» **Data records**:
◆ ◆ ◆

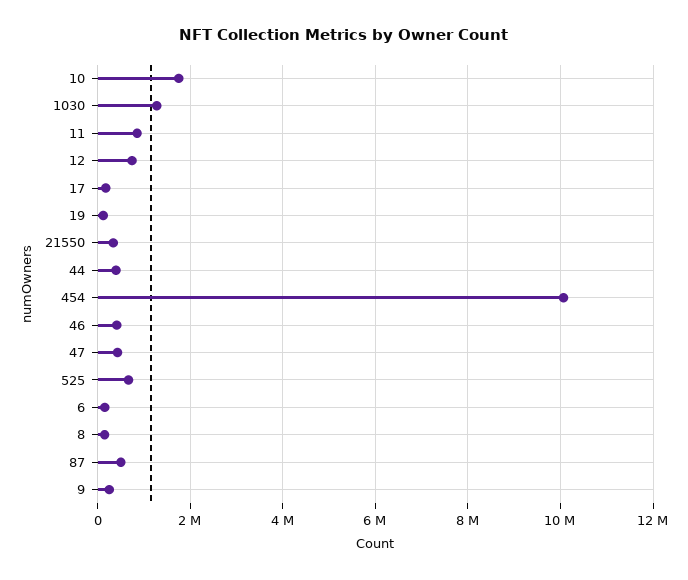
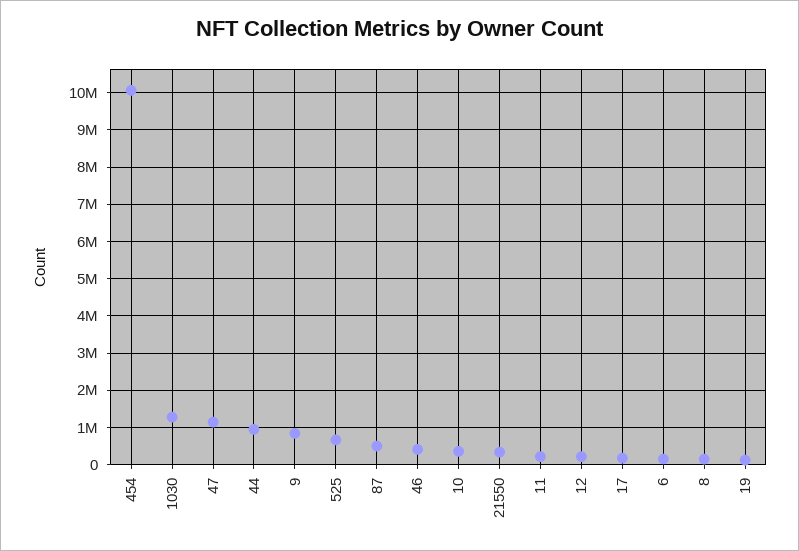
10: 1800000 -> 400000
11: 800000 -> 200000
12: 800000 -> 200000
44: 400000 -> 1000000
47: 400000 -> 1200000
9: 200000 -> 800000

◆ ◆ ◆

» **Task to carry out**: Would you repeat the listing above exactly, minus the images?

» **Task result**:
10: 1800000 -> 400000
11: 800000 -> 200000
12: 800000 -> 200000
44: 400000 -> 1000000
47: 400000 -> 1200000
9: 200000 -> 800000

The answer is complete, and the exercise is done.